Tales from Copenhagen - Part 2
Chilly, snowy day in Copenhagen today. The Bella Centre was packed with people waiting to get in again today, although the queues were better organized and the protester/activist types were actually fenced away from those lined up.
Today, I thought I'd describe a litte bit about what goes on in the Bella Centre.
The Centre itself is a massive convention centre. It is divided into a few different parts. As you walk in there is a security screening area - picture airport security (although considerably more efficient) times 20 or so. Once through security and registation (which, by the way took us about seven hours) you enter into the first hall, which houses the most massive coat check I have ever seen and a climate change trade show. There were probably about 50 or 60 exhibitors from all over the world promoting various businesses and NGOs. From the trade show it's a short walk past the conference room booking table (which was lined up yesterday about 40 deep) to a huge atrium filled with tables, chairs and people on computers.
Beyond that there is another large hall divided into a few different sections, with small meeting rooms off each side. In the middle of the hall, there are two work areas where the UN has set up hundreds of laptops for anyone's use.
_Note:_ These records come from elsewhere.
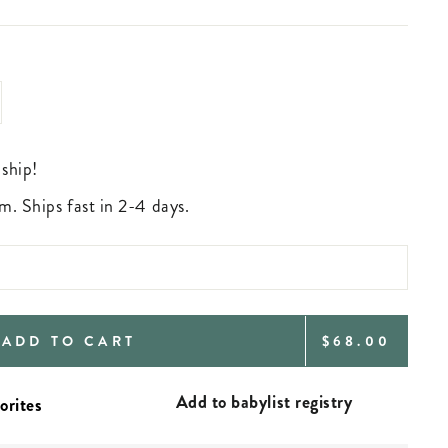
 ship!
m. Ships fast in 2-4 days.
REGULAR
ADD TO CART
$68.00
PRICE
Add to babylist registry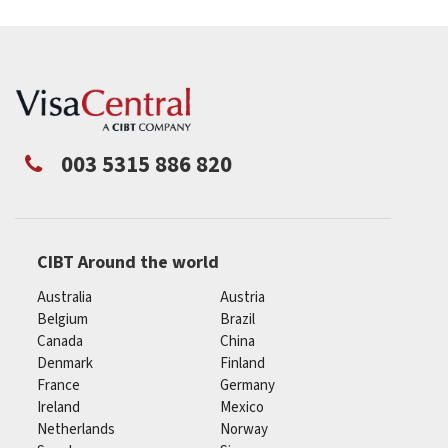
003 5315 886 820
CIBT Around the world
Australia
Austria
Belgium
Brazil
Canada
China
Denmark
Finland
France
Germany
Ireland
Mexico
Netherlands
Norway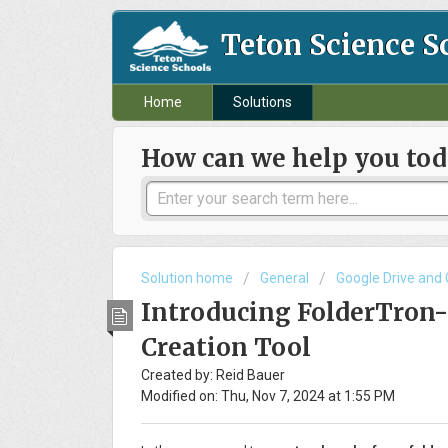
Teton Science S
Home
Solutions
How can we help you tod
Solution home
General
Google Drive and
Introducing FolderTron
Creation Tool
Created by: Reid Bauer
Modified on: Thu, Nov 7, 2024 at 1:55 PM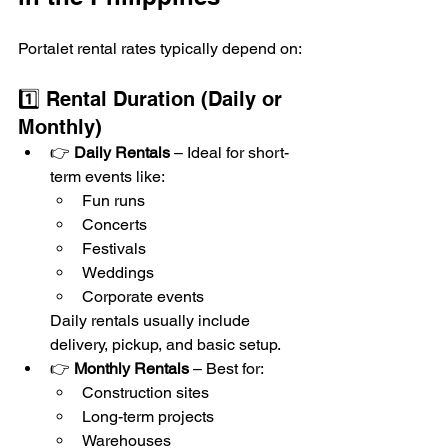
Portalet rental rates typically depend on:
1️⃣ Rental Duration (Daily or 
Monthly)
👉 
Daily Rentals
 – Ideal for short-
term events like:
Fun runs
Concerts
Festivals
Weddings
Corporate events
Daily rentals usually include 
delivery, pickup, and basic setup.
👉 
Monthly Rentals
 – Best for:
Construction sites
Long-term projects
Warehouses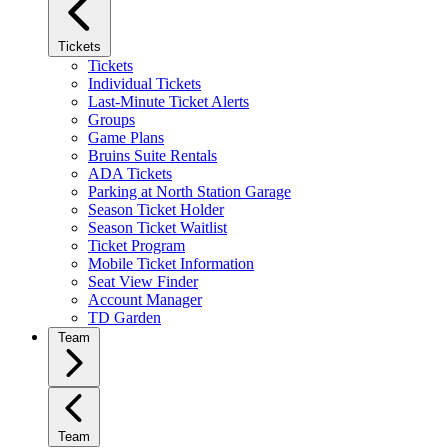
Tickets
Tickets
Individual Tickets
Last-Minute Ticket Alerts
Groups
Game Plans
Bruins Suite Rentals
ADA Tickets
Parking at North Station Garage
Season Ticket Holder
Season Ticket Waitlist
Ticket Program
Mobile Ticket Information
Seat View Finder
Account Manager
TD Garden
Team
Team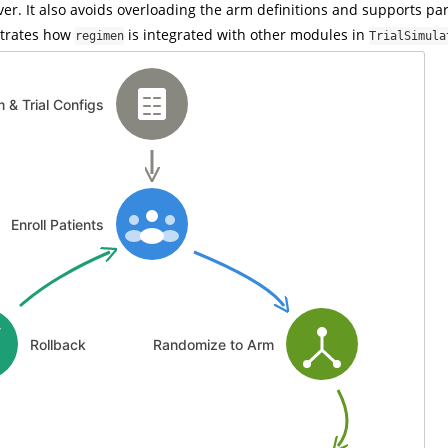
ver. It also avoids overloading the arm definitions and supports par
ustrates how
is integrated with other modules in
regimen
TrialSimula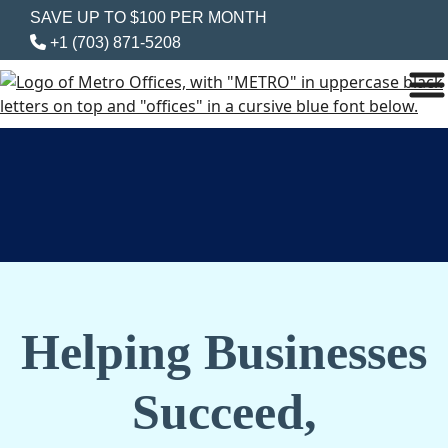
SAVE UP TO $100 PER MONTH
+1 (703) 871-5208
Helping Businesses
Succeed,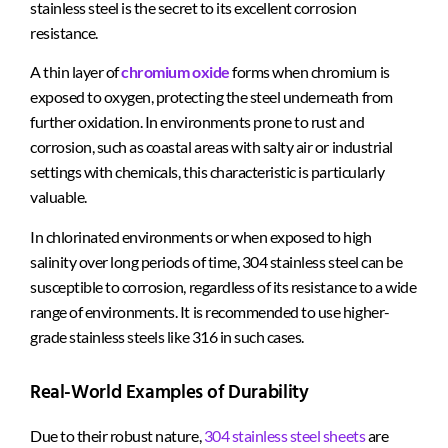
stainless steel is the secret to its excellent corrosion
resistance.
A thin layer of
chromium oxide
forms when chromium is
exposed to oxygen, protecting the steel underneath from
further oxidation. In environments prone to rust and
corrosion, such as coastal areas with salty air or industrial
settings with chemicals, this characteristic is particularly
valuable.
In chlorinated environments or when exposed to high
salinity over long periods of time, 304 stainless steel can be
susceptible to corrosion, regardless of its resistance to a wide
range of environments. It is recommended to use higher-
grade stainless steels like 316 in such cases.
Real-World Examples of Durability
Due to their robust nature,
304 stainless steel sheets
are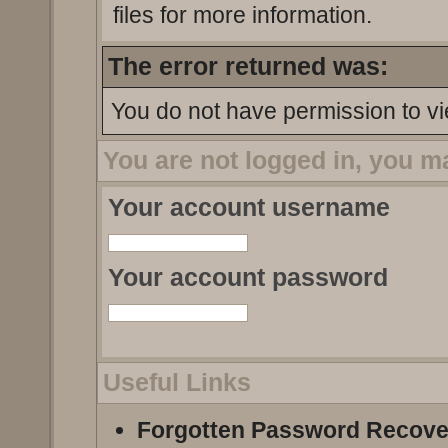
files for more information.
The error returned was:
You do not have permission to vi
You are not logged in, you m
Your account username
Your account password
Useful Links
Forgotten Password Recove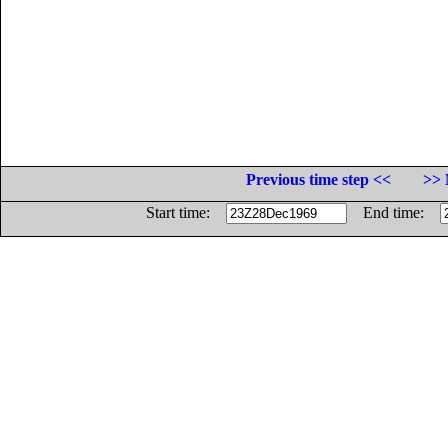
Previous time step <<
>> 
Start time:
End time: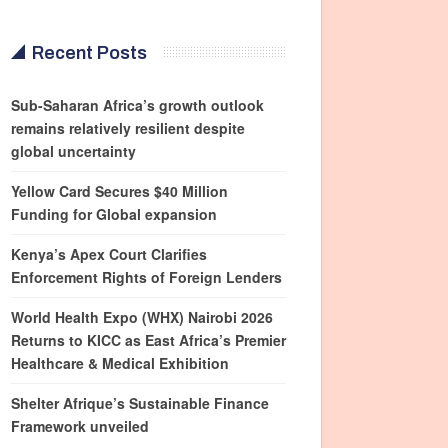
Recent Posts
Sub-Saharan Africa’s growth outlook
remains relatively resilient despite
global uncertainty
Yellow Card Secures $40 Million
Funding for Global expansion
Kenya’s Apex Court Clarifies
Enforcement Rights of Foreign Lenders
World Health Expo (WHX) Nairobi 2026
Returns to KICC as East Africa’s Premier
Healthcare & Medical Exhibition
Shelter Afrique’s Sustainable Finance
Framework unveiled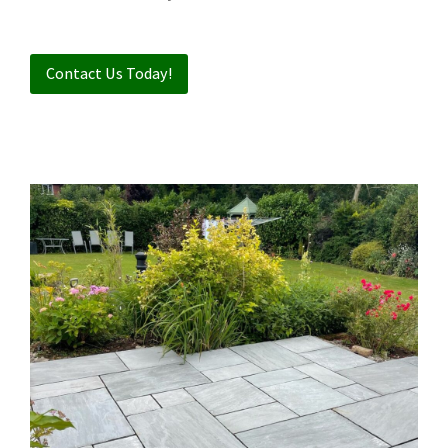
Contact Us Today!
In the same hall beyond this area is a room filled with long tables. Each seat is reserved for the climate change negotiator or other representative of each nation at the conference. There is a chair behind each seat for assistants. If you've ever seen a picture of a UN meeting, this is very similar. I took pictures. This room is where the government statements take place and is not open to the public for viewing during meetings. Although the room was not filled with people when we wandered in, we did see Michael Martin, Canada's chief negotiator, stride by us as we were exiting. He looked rather focused and busy, to say the least.
Behind the hall described above are the delegate offices. The United States and the EU have trade rooms set up in this area and have rooms set aside for meetings which anyone can attend. We attended a few of these meetings put on the by the US Department of Transportation, the DOE and the European Union, which I will touch on in the second blog of the day.
You can obtain daily schedules near the conference room booking tables each day. The schedule is quite thick as there are literally meetings and plenary sessions from 9 am to 6:30 every day put on by various nations. I would estimate the book had a list of about 40 or 50 meetings taking place today alone.
As I mentioned yesterday, there are two types of side events which take place "off campus". There are cultural events happening all over the city - movies on climate change, an exhibit at the national Danish museum on climate change, an exhibition called "100 Places to Remember Before They Disappear", readings, talks (today Al Gore is speaking again) - there are about 100 different cultural events listed in the guide.
The second type of side events are just called "Side Events", but consist of other sessions, talks and meetings on climate change. We will likely go to the some of the Emissions Trading events tomorrow, so stay tuned for a description on those.
So far the days have been fascinating and this conference is, all in all, a massive undertaking, the planning for which must have been underway for years. More tomorrow!